- Task:
Omit all images, then repeat exactly the lines below from the one containing "Canadian Education Association" through the one containing "317 Adelaide Street", both ends included.

- Supplied data:

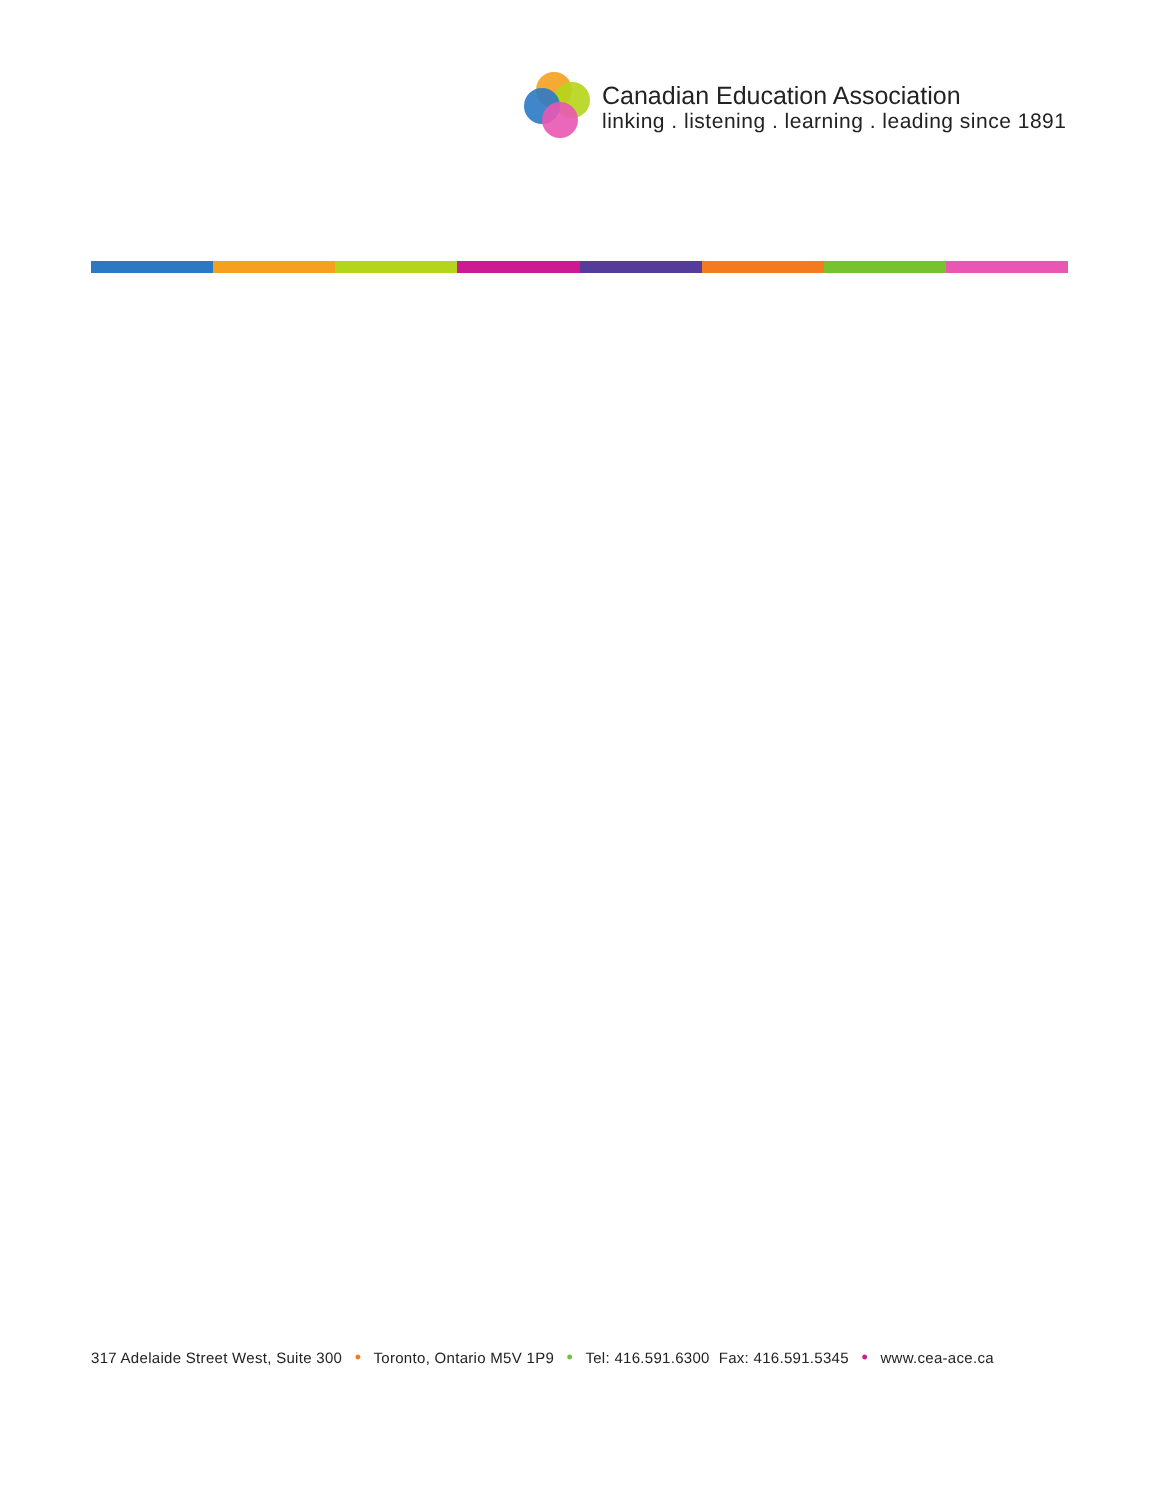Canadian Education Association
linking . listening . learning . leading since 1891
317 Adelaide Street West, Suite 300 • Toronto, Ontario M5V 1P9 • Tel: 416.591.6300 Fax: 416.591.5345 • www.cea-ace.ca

---

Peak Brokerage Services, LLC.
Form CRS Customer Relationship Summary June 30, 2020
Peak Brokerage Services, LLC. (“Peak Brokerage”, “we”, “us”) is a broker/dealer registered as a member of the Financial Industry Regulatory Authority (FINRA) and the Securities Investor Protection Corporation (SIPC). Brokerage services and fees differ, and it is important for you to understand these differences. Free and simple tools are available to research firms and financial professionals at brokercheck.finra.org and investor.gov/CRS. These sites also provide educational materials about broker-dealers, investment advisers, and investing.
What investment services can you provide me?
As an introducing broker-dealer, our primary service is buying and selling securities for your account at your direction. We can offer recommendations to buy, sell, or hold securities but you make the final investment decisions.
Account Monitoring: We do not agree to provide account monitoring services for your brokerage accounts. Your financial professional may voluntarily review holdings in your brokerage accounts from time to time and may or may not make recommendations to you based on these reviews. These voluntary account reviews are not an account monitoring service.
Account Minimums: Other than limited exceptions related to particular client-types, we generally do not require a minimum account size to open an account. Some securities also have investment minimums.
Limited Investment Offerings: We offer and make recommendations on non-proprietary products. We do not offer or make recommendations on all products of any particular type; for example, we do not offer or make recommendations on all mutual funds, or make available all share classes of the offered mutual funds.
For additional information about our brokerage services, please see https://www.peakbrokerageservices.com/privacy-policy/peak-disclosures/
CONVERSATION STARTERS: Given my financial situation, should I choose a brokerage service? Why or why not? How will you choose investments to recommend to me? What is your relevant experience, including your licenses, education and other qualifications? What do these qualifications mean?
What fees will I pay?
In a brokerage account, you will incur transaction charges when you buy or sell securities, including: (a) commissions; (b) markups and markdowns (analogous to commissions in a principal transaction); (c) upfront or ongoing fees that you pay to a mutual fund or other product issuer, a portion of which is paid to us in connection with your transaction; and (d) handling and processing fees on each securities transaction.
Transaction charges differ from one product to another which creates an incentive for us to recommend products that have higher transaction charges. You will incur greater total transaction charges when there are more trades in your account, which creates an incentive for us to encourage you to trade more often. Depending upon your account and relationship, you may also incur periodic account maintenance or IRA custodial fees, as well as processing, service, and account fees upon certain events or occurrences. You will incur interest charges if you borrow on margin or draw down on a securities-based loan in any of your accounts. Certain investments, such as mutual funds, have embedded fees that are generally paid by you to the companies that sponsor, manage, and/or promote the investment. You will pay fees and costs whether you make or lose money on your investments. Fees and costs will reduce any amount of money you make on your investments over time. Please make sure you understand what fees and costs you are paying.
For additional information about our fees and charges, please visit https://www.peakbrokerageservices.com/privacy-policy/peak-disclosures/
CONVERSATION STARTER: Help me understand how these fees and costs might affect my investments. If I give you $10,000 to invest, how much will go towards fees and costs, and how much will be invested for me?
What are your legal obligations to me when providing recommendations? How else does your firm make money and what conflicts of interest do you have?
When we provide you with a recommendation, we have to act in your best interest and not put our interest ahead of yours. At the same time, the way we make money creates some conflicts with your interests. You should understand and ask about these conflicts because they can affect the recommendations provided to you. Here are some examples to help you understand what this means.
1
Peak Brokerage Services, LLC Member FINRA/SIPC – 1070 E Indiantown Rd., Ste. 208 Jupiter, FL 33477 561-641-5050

- Output of the task:
Canadian Education Association
linking . listening . learning . leading since 1891
317 Adelaide Street West, Suite 300 • Toronto, Ontario M5V 1P9 • Tel: 416.591.6300 Fax: 416.591.5345 • www.cea-ace.ca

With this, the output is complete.